“The Big Test for High[ly] Alc[oholic] Wines”

A few days ago, my older brother, Tad Parzen (a top-knotch lawyer who owns and runs a governmental/educational/legal consulting firm in San Diego, CA, and who has worked with a number of the state’s biggest school districts), introduced me — via email — to the wine program manager at Jonathan’s, a gourmet grocery and wine store in La Jolla where we grew up (and where Tad, his family, and my mother still live).

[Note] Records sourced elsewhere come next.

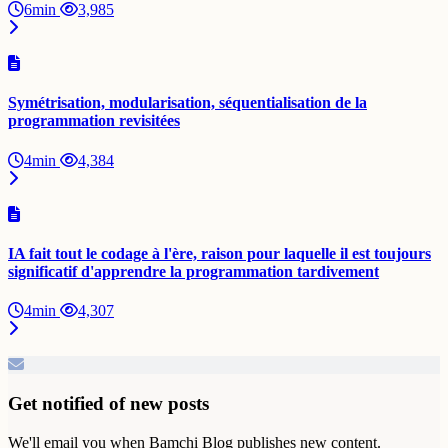
6min
3,985
Symétrisation, modularisation, séquentialisation de la
programmation revisitées
4min
4,384
IA fait tout le codage à l'ère, raison pour laquelle il est toujours
significatif d'apprendre la programmation tardivement
4min
4,307
Get notified of new posts
We'll email you when Bamchi Blog publishes new content.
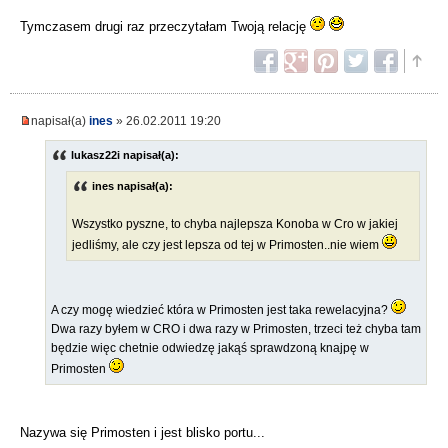
Tymczasem drugi raz przeczytałam Twoją relację
napisał(a)
ines
» 26.02.2011 19:20
lukasz22i napisał(a):
ines napisał(a):
Wszystko pyszne, to chyba najlepsza Konoba w Cro w jakiej
jedliśmy, ale czy jest lepsza od tej w Primosten..nie wiem
A czy mogę wiedzieć która w Primosten jest taka rewelacyjna?
Dwa razy byłem w CRO i dwa razy w Primosten, trzeci też chyba tam
będzie więc chetnie odwiedzę jakąś sprawdzoną knajpę w
Primosten
Nazywa się Primosten i jest blisko portu...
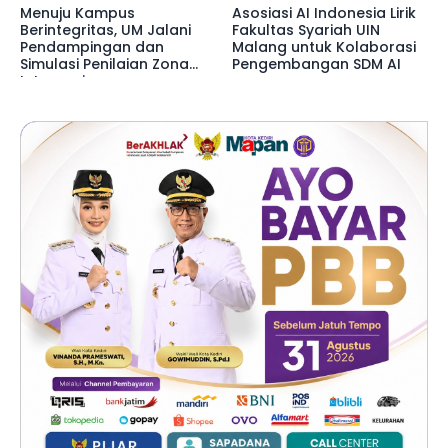
Menuju Kampus
Asosiasi AI Indonesia Lirik
Berintegritas, UM Jalani
Fakultas Syariah UIN
Pendampingan dan
Malang untuk Kolaborasi
Simulasi Penilaian Zona
Pengembangan SDM AI
Integrasi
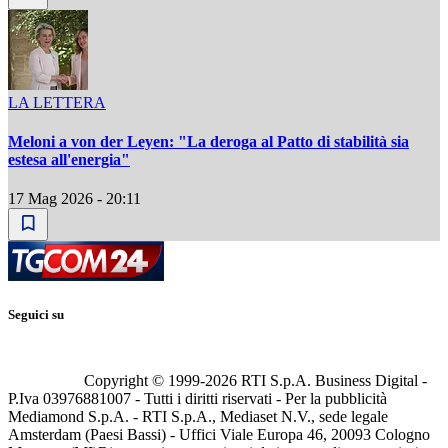
LA LETTERA
Meloni a von der Leyen: "La deroga al Patto di stabilità sia
estesa all'energia"
17 Mag 2026 - 20:11
Seguici su
Copyright © 1999-
2026
RTI S.p.A. Business Digital -
P.Iva 03976881007 - Tutti i diritti riservati - Per la pubblicità
Mediamond S.p.A. - RTI S.p.A., Mediaset N.V., sede legale
Amsterdam (Paesi Bassi) - Uffici Viale Europa 46, 20093 Cologno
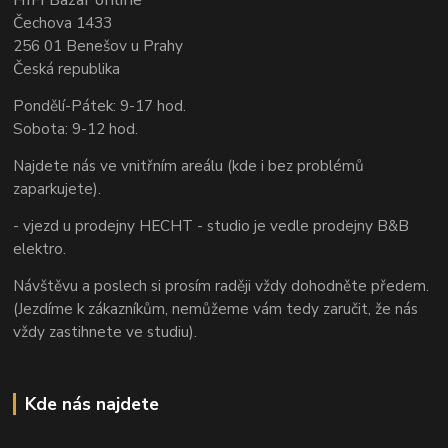
Čechova 1433
256 01 Benešov u Prahy
Česká republika
Pondělí-Pátek: 9-17 hod.
Sobota: 9-12 hod.
Najdete nás ve vnitřním areálu (kde i bez problémů
zaparkujete).
- vjezd u prodejny HECHT - studio je vedle prodejny B&B
elektro.
Návštěvu a poslech si prosím raději vždy dohodněte předem.
(Jezdíme k zákazníkům, nemůžeme vám tedy zaručit, že nás
vždy zastihnete ve studiu).
Kde nás najdete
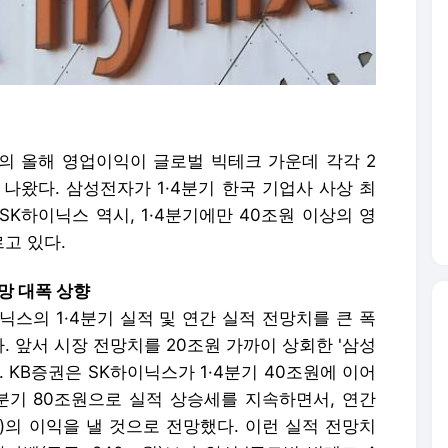
의 올해 영업이익이 글로벌 빅테크 가운데 각각 2
 나왔다. 삼성전자가 1·4분기 한국 기업사 사상 최
 SK하이닉스 역시, 1·4분기에만 40조원 이상의 영
고 있다.
망 대폭 상향
닉스의 1·4분기 실적 및 연간 실적 전망치를 큰 폭
 앞서 시장 전망치를 20조원 가까이 상회한 '삼성
 KB증권은 SK하이닉스가 1·4분기 40조원에 이어
4·4분기 80조원으로 실적 상승세를 지속하면서, 연간
향)의 이익을 낼 것으로 전망했다. 이런 실적 전망치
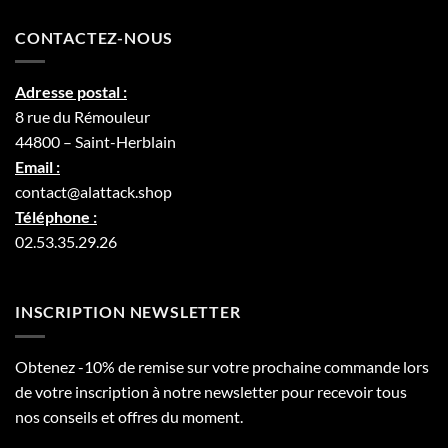
CONTACTEZ-NOUS
Adresse postal :
8 rue du Rémouleur
44800 – Saint-Herblain
Email :
contact@alattack.shop
Téléphone :
02.53.35.29.26
INSCRIPTION NEWSLETTER
Obtenez -10% de remise sur votre prochaine commande lors
de votre inscription à notre newsletter pour recevoir tous
nos conseils et offres du moment.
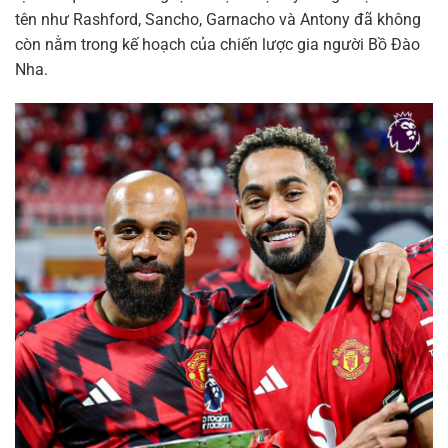
tên như Rashford, Sancho, Garnacho và Antony đã không
còn nằm trong kế hoạch của chiến lược gia người Bồ Đào
Nha.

Since I had just read the recent article on Darrell Corti and “Zingate” in The San Francisco Chronicle, I sent him the link and asked for his perspective. Here’s what he wrote back:

“Hey Jeremy, The Corti Bros. are definitely stirring the proverbial wine pot out here, but the high alc wines just keep coming. I’m a fan of both old world rustic elegance and new world lush, lip smacking wines. The big test for quality high alc wines is their ability to maintain appropriate amounts of acidity and minerality. [italics mine] Obviously, balance is the key. When people ask me why domestic wines have more fruit and alcohol than the old world versions, my cliche’d response goes something like: when did you start drinking coca-cola and when they tell me, I generally say that is when europeans had their first glass of wine. Speaking of trends, for every 1 bottle of old world wine purchased at the store, at least six domestic bottles are purchased. Definitely stop by the shop next time you’re out here…

Happy drinkin,

I like his analogy about Coca Cola: Americans (and Californians in particular) want their wine to taste like soda pop and not like wine… and I guess there’s nothing wrong with that. In fact, as Patrick points out, “for every 1 bottle of old world wine purchased at the store, at least six domestic bottles are purchased.”

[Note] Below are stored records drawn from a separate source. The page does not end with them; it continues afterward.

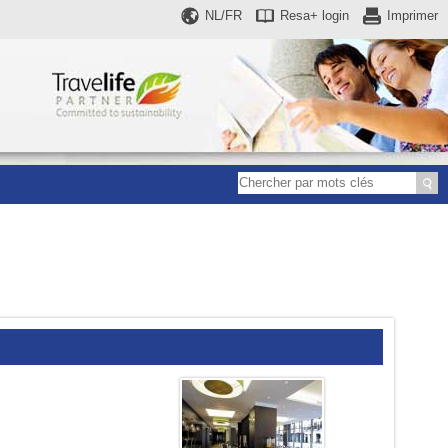
NL/FR
Resa+
login
Imprimer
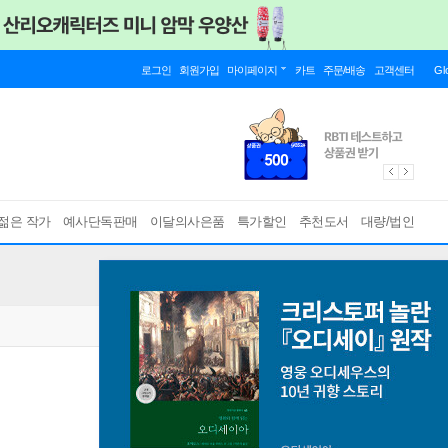
로그인
회원가입
마이페이지
카트
주문/배송
고객센터
Gl
젊은 작가
예사단독판매
이달의사은품
특가할인
추천도서
대량/법인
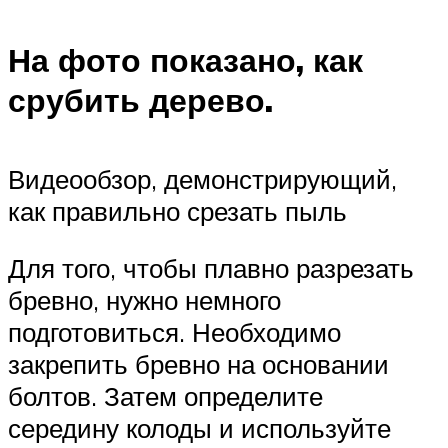
На фото показано, как
срубить дерево.
Видеообзор, демонстрирующий,
как правильно срезать пыль
Для того, чтобы плавно разрезать
бревно, нужно немного
подготовиться. Необходимо
закрепить бревно на основании
болтов. Затем определите
середину колоды и используйте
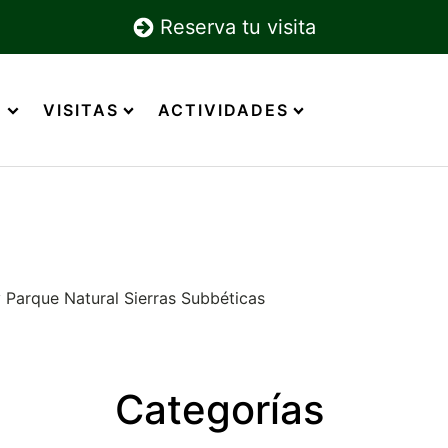
Reserva tu visita
E
VISITAS
ACTIVIDADES
y Parque Natural Sierras Subbéticas
Categorías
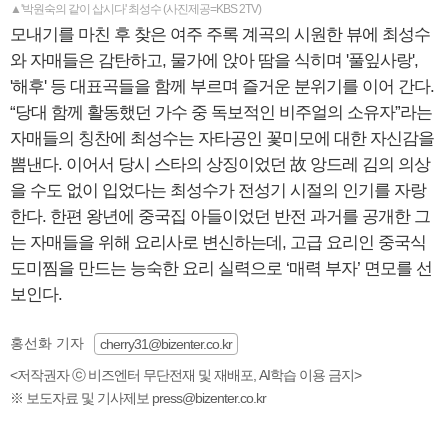
▲'박원숙의 같이 삽시다' 최성수 (사진제공=KBS 2TV)
모내기를 마친 후 찾은 여주 주록 계곡의 시원한 뷰에 최성수
와 자매들은 감탄하고, 물가에 앉아 땀을 식히며 '풀잎사랑',
'해후' 등 대표곡들을 함께 부르며 즐거운 분위기를 이어 간다.
“당대 함께 활동했던 가수 중 독보적인 비주얼의 소유자”라는
자매들의 칭찬에 최성수는 자타공인 꽃미모에 대한 자신감을
뽐낸다. 이어서 당시 스타의 상징이었던 故 앙드레 김의 의상
을 수도 없이 입었다는 최성수가 전성기 시절의 인기를 자랑
한다. 한편 왕년에 중국집 아들이었던 반전 과거를 공개한 그
는 자매들을 위해 요리사로 변신하는데, 고급 요리인 중국식
도미찜을 만드는 능숙한 요리 실력으로 ‘매력 부자’ 면모를 선
보인다.
홍선화 기자
cherry31@bizenter.co.kr
<저작권자 ⓒ 비즈엔터 무단전재 및 재배포, AI학습 이용 금지>
※ 보도자료 및 기사제보 press@bizenter.co.kr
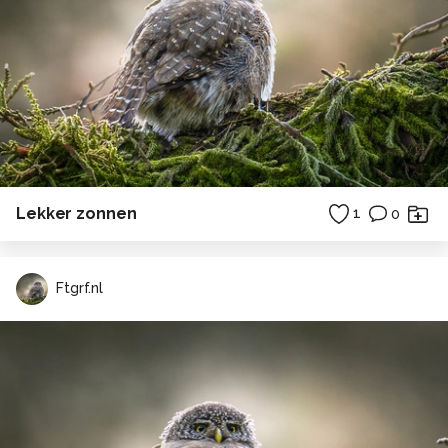
Lekker zonnen
1
0
Ftgrf.nl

But I am disconcerted by the notion that a highly alcoholic wine can be balanced. With today’s technology (whereby fermentation is accelerated and whereby the water and alcohol in wine are separated — through “reverse osmosis” — and then blended back together), it’s easy to make wine with high alcohol content.

Minerality and good acidity come from nature, from the fruit and the land, and can only be achieved naturally (although many Californian winemakers, even high-end wineries, actually acidify their wines by adding acid! Why do you think that so many people complain of headaches after drinking fancy Californian wine?).

In fact, the highly alcoholic wines of California are by their nature imbalanced and don’t taste like wine. They smell like alcohol and they taste like “tobacco”, “chocolate”, “boysenberry pie”… To me they taste like cough syrup.

Californian wines can tend to have higher alcohol content in part because of the California wine country’s warm climate. But it is the Californian winemaking style — and not nature — that creates “new world lush, lip smacking wines,” wines that — in my opinion — have no business be served at a meal because they lack the balance that makes wine an organic element in the human diet.

Time for me to get off my soap box? Yes, indeed. There’s nothing inherently wrong with liking Californian and California-style wines and Patrick is right to sell and serve his customers wines that they like. De gustibus non est disputandum.

In all fairness, I have tasted many Californian wines that I like, notably older Cabernet Sauvignon from producers like Stag’s Leap Wine Cellars and Corison and others (Keens, my favorite steakhouse in Manhattan, has a wonderful vertical of Corison going back to the early 1990s). And Darrell Corti has introduced me to some excellent Sonoma Coast Syrahs.

It is a pity, nonetheless, that generations of wine lovers will not know the truly mineral flavors of a great Chablis or the tar and manure aromas of an earthy Barbaresco. But, then again, maybe I’m crazy to want my wines to taste like rocks and shit.